* **Given task**
Render the lines in the records below, from the line containing "scientific name: Galium uliginosum" up to and including the line containing "genus: Centropogon", as a Markdown table with the columns Row and Entry. Give each line a row number and omit blank lines.

* **Data supplied**

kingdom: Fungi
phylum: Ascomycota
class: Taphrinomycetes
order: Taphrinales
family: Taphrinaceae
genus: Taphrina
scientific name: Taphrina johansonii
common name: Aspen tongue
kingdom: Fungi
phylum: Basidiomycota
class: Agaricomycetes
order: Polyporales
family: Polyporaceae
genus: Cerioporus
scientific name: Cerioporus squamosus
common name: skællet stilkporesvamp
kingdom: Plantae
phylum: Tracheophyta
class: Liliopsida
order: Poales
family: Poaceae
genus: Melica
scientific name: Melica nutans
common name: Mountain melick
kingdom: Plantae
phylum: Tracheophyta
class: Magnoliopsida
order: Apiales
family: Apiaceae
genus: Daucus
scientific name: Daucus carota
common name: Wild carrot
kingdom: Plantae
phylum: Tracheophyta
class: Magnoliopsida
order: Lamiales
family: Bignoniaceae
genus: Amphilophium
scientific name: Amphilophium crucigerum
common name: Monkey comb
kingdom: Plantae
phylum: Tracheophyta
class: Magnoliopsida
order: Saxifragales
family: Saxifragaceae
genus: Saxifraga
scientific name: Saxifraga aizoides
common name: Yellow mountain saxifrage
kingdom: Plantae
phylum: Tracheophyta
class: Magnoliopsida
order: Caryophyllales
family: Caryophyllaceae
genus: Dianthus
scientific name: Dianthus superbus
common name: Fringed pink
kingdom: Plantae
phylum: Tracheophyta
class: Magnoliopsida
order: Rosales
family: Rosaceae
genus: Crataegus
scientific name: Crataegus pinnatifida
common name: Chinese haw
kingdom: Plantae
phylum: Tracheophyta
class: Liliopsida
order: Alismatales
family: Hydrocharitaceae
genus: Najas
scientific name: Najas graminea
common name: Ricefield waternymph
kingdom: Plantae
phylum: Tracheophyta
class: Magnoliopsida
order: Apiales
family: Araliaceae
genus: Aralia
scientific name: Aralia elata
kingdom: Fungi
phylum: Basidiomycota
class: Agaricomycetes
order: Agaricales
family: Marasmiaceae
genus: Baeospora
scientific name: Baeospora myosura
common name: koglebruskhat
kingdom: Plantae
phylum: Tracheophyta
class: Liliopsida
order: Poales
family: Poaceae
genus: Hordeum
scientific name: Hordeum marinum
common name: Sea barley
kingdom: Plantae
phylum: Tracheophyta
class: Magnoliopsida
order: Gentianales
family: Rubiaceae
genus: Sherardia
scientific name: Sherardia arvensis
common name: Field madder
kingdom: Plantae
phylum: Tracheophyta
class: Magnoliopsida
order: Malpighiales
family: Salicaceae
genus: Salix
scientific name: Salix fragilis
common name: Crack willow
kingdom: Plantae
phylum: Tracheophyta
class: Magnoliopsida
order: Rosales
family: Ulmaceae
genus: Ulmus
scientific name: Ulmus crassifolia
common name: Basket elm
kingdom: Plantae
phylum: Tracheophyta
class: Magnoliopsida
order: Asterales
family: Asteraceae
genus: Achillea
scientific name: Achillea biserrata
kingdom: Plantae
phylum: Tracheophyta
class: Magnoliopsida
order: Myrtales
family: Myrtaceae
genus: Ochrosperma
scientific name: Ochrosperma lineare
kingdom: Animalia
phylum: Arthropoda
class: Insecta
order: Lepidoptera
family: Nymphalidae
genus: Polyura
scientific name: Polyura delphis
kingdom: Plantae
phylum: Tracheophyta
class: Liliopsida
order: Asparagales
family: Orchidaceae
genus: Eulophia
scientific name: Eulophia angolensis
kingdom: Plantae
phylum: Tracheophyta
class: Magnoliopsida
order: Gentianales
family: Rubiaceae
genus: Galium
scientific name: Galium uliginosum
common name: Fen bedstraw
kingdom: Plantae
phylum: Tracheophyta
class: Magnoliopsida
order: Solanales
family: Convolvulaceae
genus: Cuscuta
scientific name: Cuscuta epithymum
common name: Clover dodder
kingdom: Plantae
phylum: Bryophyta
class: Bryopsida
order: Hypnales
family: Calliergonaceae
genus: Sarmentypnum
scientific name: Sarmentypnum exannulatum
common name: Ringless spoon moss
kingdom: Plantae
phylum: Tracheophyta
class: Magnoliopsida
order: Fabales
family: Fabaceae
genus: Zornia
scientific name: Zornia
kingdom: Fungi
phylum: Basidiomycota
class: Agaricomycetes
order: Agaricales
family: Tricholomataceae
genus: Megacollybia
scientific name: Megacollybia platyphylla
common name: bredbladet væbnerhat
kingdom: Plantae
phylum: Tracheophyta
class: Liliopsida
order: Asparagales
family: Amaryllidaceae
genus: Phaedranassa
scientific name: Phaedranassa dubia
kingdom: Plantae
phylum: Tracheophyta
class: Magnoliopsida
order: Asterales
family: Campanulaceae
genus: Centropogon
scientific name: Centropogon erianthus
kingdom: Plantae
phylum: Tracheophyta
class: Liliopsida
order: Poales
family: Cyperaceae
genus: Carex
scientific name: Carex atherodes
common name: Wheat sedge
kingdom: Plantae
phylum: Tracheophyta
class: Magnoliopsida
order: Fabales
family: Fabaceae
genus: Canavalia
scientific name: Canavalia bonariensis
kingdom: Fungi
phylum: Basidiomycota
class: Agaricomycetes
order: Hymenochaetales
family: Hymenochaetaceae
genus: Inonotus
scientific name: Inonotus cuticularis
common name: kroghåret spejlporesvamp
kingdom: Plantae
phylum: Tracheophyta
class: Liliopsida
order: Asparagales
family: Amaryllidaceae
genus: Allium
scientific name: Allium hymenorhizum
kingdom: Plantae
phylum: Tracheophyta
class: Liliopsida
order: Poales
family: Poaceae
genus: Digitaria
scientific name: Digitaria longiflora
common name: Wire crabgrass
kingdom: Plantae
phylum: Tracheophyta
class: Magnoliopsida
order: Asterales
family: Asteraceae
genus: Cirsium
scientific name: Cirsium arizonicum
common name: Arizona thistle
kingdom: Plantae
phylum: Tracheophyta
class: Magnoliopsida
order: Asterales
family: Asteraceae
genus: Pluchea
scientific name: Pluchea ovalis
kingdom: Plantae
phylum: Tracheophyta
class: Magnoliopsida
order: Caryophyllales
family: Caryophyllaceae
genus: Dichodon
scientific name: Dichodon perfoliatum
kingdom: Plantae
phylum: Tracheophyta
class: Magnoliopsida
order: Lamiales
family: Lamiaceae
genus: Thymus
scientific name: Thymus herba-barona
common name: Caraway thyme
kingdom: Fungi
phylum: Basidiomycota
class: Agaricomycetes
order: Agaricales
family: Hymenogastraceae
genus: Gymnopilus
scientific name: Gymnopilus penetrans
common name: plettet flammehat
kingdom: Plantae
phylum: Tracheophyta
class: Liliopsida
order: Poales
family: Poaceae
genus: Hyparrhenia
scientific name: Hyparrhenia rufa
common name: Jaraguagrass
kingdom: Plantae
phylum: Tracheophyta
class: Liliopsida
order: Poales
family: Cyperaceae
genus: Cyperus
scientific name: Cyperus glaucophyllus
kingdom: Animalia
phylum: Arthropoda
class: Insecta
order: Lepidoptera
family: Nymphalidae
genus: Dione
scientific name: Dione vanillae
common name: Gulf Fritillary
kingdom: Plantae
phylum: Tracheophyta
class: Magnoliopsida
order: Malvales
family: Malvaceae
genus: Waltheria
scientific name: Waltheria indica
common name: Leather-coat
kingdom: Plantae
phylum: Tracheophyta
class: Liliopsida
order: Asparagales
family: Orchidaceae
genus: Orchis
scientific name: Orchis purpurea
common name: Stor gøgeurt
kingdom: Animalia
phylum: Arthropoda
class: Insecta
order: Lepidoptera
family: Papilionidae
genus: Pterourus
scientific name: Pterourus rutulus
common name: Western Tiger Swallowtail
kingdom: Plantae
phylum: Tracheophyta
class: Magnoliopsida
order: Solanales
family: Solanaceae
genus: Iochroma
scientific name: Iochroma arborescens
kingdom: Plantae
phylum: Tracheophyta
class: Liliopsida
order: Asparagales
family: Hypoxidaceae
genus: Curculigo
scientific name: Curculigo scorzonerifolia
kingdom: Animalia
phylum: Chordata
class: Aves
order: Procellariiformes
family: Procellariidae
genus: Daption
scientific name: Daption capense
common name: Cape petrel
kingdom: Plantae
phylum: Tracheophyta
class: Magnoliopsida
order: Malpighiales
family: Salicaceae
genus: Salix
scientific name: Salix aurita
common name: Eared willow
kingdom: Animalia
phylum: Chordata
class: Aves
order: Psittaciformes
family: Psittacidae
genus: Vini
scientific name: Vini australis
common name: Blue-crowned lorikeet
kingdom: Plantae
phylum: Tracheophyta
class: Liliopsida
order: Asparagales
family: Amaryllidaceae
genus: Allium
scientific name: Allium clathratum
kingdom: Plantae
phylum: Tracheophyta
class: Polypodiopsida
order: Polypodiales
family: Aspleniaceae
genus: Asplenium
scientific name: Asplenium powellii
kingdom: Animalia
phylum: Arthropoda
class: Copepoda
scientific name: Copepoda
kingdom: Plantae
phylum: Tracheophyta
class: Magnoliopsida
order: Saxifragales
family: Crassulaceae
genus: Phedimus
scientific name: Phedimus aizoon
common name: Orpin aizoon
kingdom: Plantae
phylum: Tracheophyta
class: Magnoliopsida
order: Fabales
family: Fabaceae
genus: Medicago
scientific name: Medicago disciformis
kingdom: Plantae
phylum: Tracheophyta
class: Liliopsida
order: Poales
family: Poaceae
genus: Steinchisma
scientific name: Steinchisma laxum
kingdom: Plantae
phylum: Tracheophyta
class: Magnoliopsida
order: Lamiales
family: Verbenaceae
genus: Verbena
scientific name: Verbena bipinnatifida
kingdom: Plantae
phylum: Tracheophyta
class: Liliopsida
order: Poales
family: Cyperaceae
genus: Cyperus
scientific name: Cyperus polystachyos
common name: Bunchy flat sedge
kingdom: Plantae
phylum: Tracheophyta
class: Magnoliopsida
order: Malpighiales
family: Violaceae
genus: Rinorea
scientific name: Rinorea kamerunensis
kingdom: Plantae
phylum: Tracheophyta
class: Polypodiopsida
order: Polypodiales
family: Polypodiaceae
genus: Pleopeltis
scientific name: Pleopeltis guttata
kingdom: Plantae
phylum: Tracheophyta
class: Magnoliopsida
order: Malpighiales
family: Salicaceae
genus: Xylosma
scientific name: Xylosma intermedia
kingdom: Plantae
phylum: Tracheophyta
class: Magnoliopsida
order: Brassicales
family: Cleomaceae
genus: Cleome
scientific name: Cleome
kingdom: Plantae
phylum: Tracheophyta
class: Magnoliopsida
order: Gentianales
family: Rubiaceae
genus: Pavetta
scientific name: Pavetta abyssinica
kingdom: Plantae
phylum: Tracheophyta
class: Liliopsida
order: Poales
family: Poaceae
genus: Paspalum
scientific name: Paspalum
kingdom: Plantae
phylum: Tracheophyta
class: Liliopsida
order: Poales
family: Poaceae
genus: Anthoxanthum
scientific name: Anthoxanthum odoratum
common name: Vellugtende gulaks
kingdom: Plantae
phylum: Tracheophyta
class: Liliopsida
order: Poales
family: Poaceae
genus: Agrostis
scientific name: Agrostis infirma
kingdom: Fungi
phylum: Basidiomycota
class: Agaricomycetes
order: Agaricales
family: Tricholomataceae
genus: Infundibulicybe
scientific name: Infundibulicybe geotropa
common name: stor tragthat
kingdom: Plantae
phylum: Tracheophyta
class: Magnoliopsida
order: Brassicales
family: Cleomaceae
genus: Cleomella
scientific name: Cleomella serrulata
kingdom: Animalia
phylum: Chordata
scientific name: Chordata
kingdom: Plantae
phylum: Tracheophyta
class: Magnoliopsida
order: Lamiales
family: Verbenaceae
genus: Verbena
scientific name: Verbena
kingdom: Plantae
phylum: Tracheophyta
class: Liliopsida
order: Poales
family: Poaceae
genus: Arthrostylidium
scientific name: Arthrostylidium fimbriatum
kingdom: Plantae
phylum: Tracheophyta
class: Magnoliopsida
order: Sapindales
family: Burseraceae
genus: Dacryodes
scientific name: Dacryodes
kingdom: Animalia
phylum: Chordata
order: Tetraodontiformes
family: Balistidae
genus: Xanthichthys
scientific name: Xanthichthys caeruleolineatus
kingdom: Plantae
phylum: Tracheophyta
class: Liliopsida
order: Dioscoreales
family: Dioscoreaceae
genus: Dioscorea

* **Reply**
| Row | Entry |
|---|---|
| 1 | scientific name: Galium uliginosum |
| 2 | common name: Fen bedstraw |
| 3 | kingdom: Plantae |
| 4 | phylum: Tracheophyta |
| 5 | class: Magnoliopsida |
| 6 | order: Solanales |
| 7 | family: Convolvulaceae |
| 8 | genus: Cuscuta |
| 9 | scientific name: Cuscuta epithymum |
| 10 | common name: Clover dodder |
| 11 | kingdom: Plantae |
| 12 | phylum: Bryophyta |
| 13 | class: Bryopsida |
| 14 | order: Hypnales |
| 15 | family: Calliergonaceae |
| 16 | genus: Sarmentypnum |
| 17 | scientific name: Sarmentypnum exannulatum |
| 18 | common name: Ringless spoon moss |
| 19 | kingdom: Plantae |
| 20 | phylum: Tracheophyta |
| 21 | class: Magnoliopsida |
| 22 | order: Fabales |
| 23 | family: Fabaceae |
| 24 | genus: Zornia |
| 25 | scientific name: Zornia |
| 26 | kingdom: Fungi |
| 27 | phylum: Basidiomycota |
| 28 | class: Agaricomycetes |
| 29 | order: Agaricales |
| 30 | family: Tricholomataceae |
| 31 | genus: Megacollybia |
| 32 | scientific name: Megacollybia platyphylla |
| 33 | common name: bredbladet væbnerhat |
| 34 | kingdom: Plantae |
| 35 | phylum: Tracheophyta |
| 36 | class: Liliopsida |
| 37 | order: Asparagales |
| 38 | family: Amaryllidaceae |
| 39 | genus: Phaedranassa |
| 40 | scientific name: Phaedranassa dubia |
| 41 | kingdom: Plantae |
| 42 | phylum: Tracheophyta |
| 43 | class: Magnoliopsida |
| 44 | order: Asterales |
| 45 | family: Campanulaceae |
| 46 | genus: Centropogon |